Extrait du document.
►

Mais, bien entendu, il exagère un peu, car il veut faire entendre sa voix comme le fait un saint homme qui vit pour faire entendre la voix de sa foi. D’autant plus que, dès son plus jeune âge, il s’est donné la tâche de secouer les esprits, si bien qu’un jour, il va écrire :

« Avec ma poésie, je fais naître une bataille, une mêlée de bons et de mauvais. Je me tiens à l’écart et j’observe ces fourmis dont j’ai inondé la fourmilière. »

En quoi, excepté en apparence, la poésie de Nimâ Youshidj se distingue-t-elle des autres formes de poésie ? Il ne suffit pas de différencier la longueur des vers pour devenir un vrai poète moderne. Parmi les anciens poètes du monde, nombreux sont ceux qui, ayant une connaissance profonde de la nature humaine, peuvent être considérés, encore aujourd’hui comme modernes, et on peut être assuré que leur poésie demeurera universelle.

Nimâ est un grand observateur. Il est né et a grandi dans la montagne. Il connaît bien les crêtes, les vallées, les saisons, la terre, l’eau et le ciel. Tous les éléments de la nature sont en lui et il les utilise majestueusement dans sa poésie. La nature a toujours été très présente dans la poésie persane, mais Nimâ efface de sa poésie les images-clichés comme celles que l’on trouve dans les miniatures persanes ; il les remplace par la représentation d’une nature vivante, palpitante, pleine d’ombres, de lumière et de bruits. Il crée des tableaux fantastiques où chaque élément, chaque créature, chaque souffle vibre et pénètre. Nimâ Youshidj et la nature font un et parlent d’une même voix. Il est surtout maître, peintre et sculpteur de la nuit. Avant lui, dans la poésie persane, personne n’a décrit la nuit, ses splendeurs et ses mystères avec autant de sensibilité et d’imagination, excepté l’immense Ferdossi dans son « Livre des Rois ».

◄

Consigne de travail 1.
Traduisez en anglais cette phrase de l'extrait sur la poésie de Nimâ Youshidj : « Il connaît bien les crêtes, les vallées, les saisons, la terre, l'eau et le ciel. »
Consigne de travail 2.
D'après l'extrait sur la poésie de Nimâ Youshidj, quel poète avait, avant lui, décrit la nuit avec autant de sensibilité et d'imagination, et dans quelle œuvre ?
La liste qui suit provient d'une autre source.

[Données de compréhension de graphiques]
►

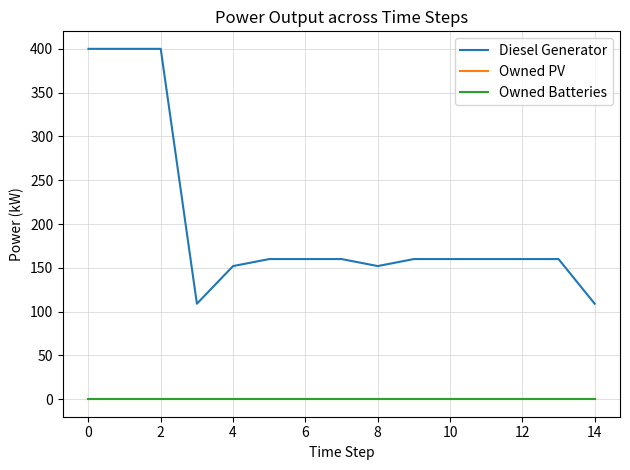

Which series has the widest spread of values?

Diesel Generator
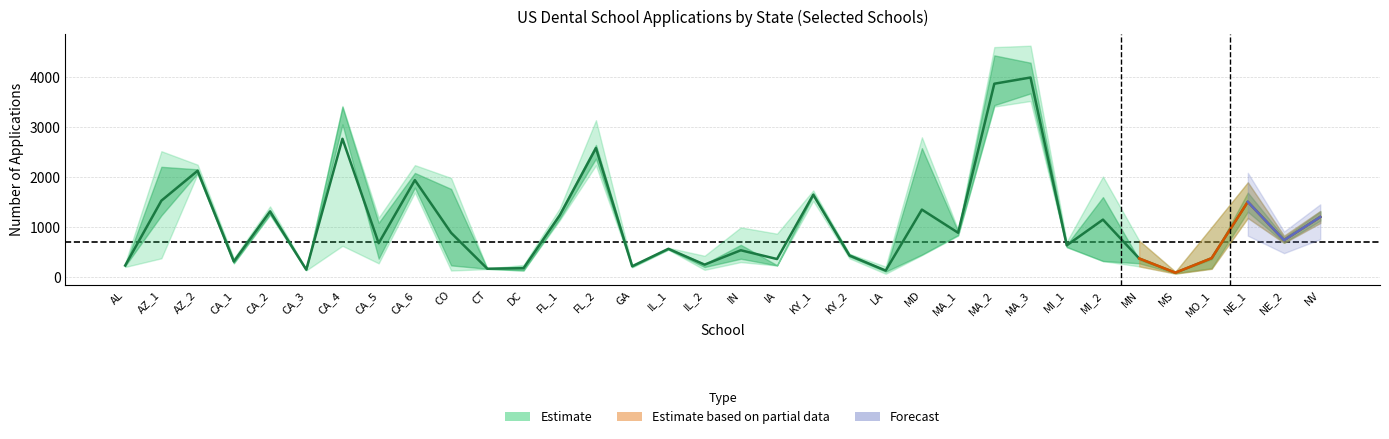

What is the change in value from MN to NV?

+831.4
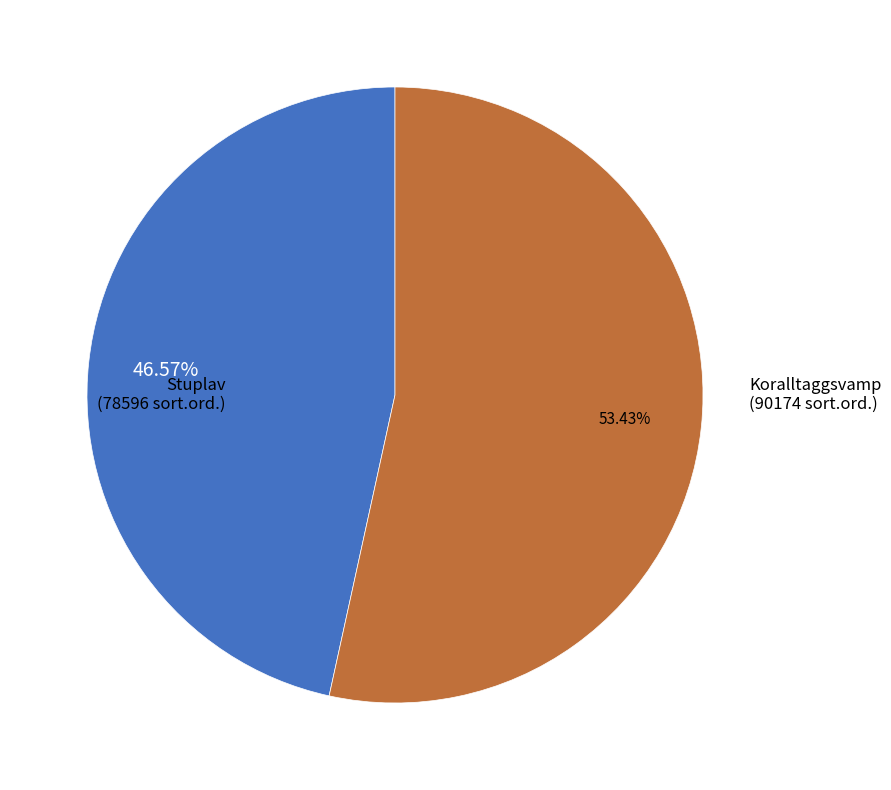

To the nearest percent, what is the difference between the largest and smallest slice percentages?

7%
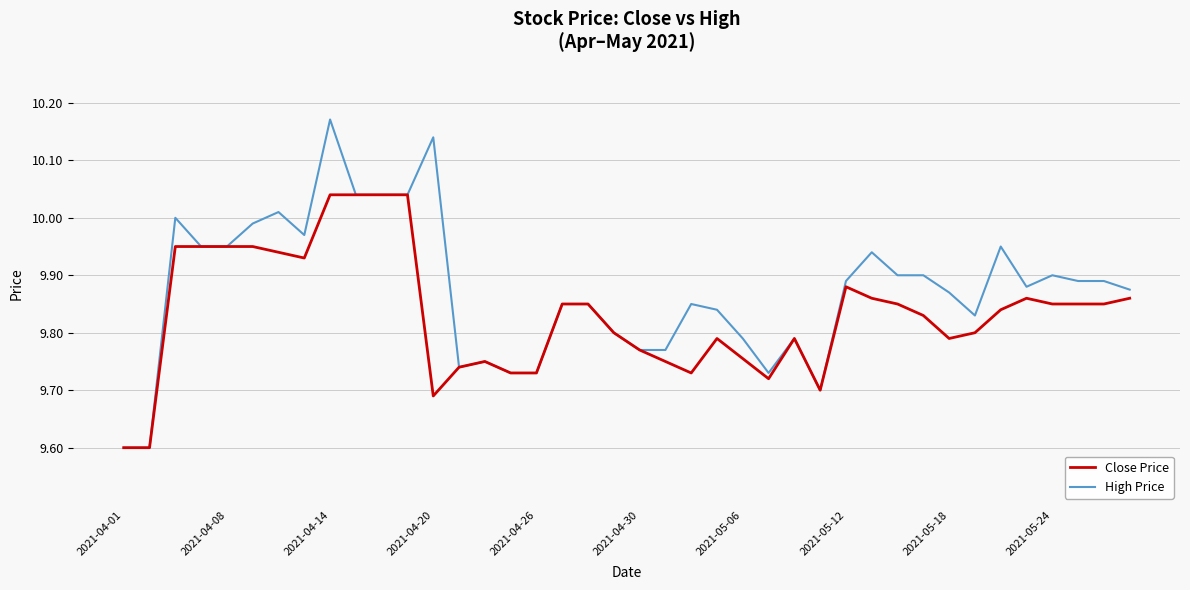

Rank the series by their average value, from lowest to highest.

Close Price, High Price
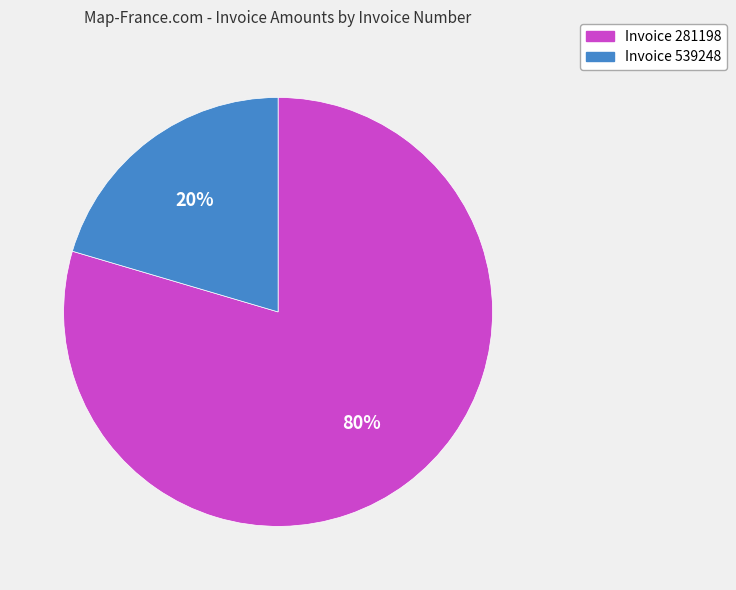

To the nearest percent, what is the average slice percentage?

50%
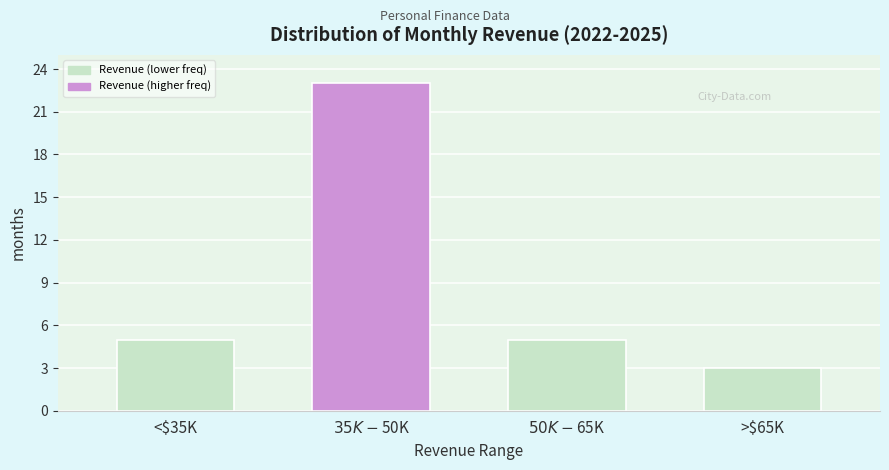

Reading left to right, what are all the values shown in this chart?

5	23	5	3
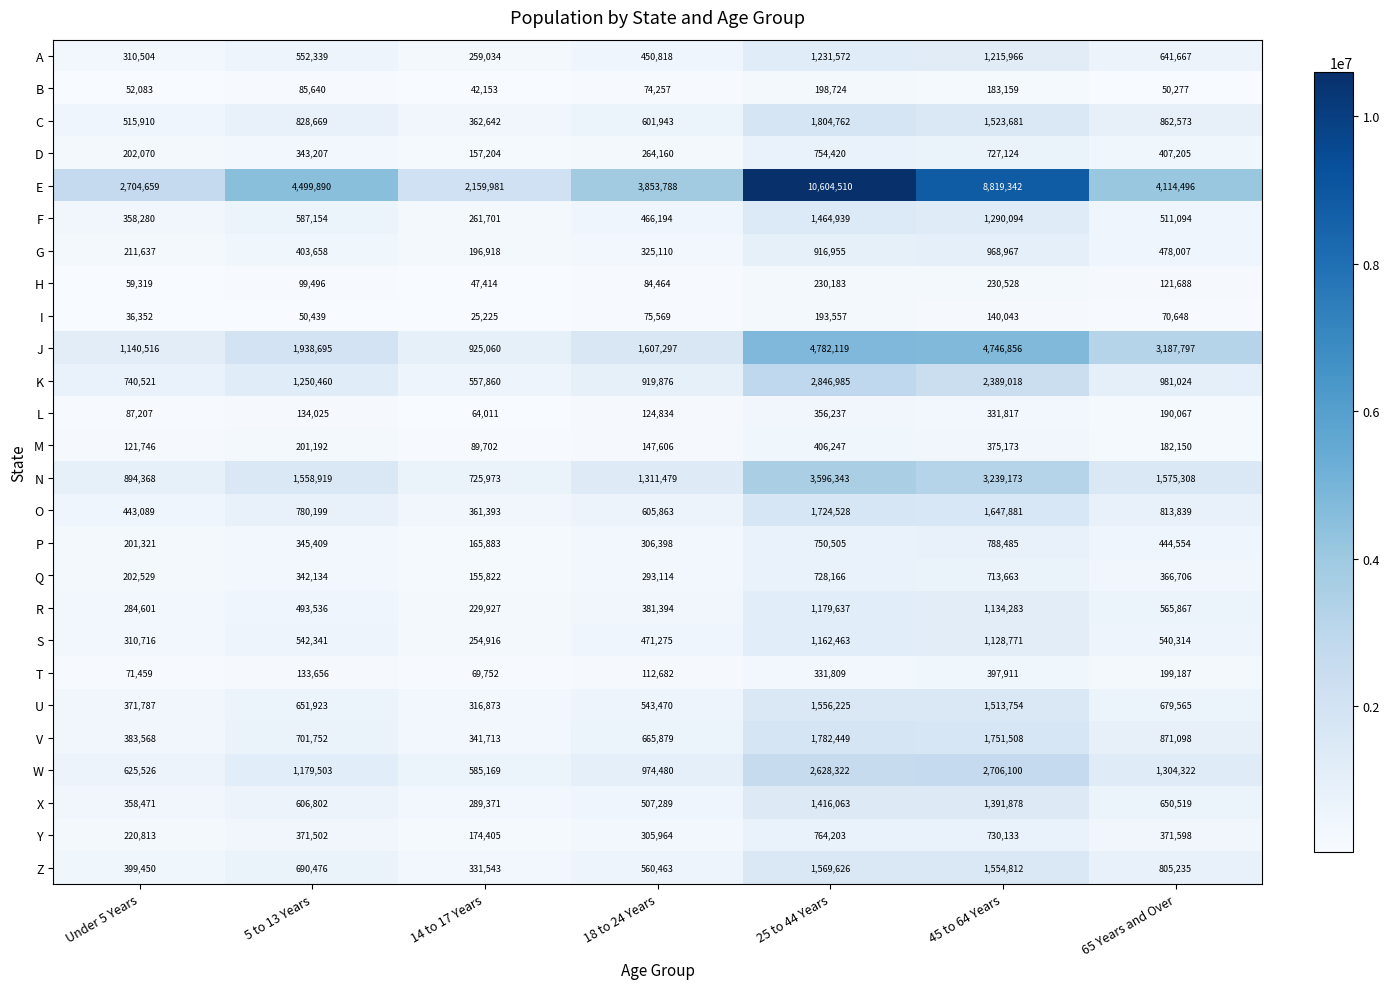

Which series changed the most between 18 to 24 Years and 65 Years and Over?

J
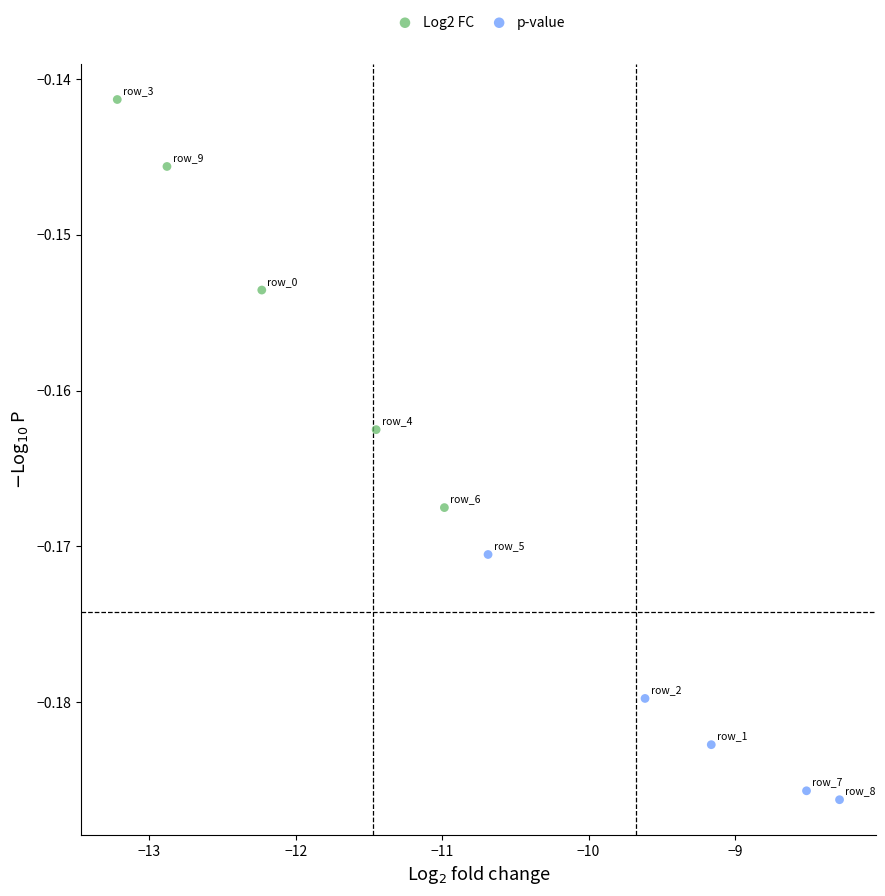

Which series has the largest Y range (max minus min)?

Log2 FC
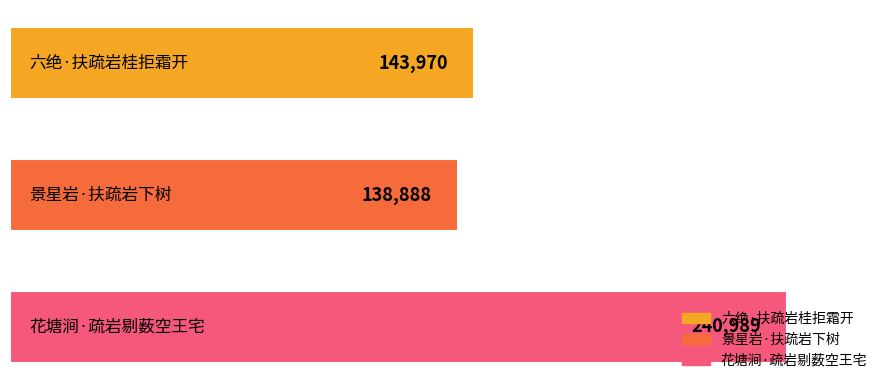

What is the maximum value shown in the chart?

240989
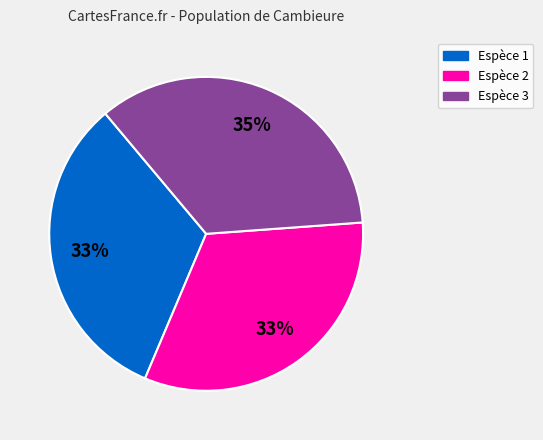

To the nearest percent, what is the difference between the largest and smallest slice percentages?

2%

◄

Réponse rédigée 1.
He knows the ridges, the valleys, the seasons, the earth, the water and the sky well.

Réponse rédigée 2.
Ferdossi, dans son « Livre des Rois ».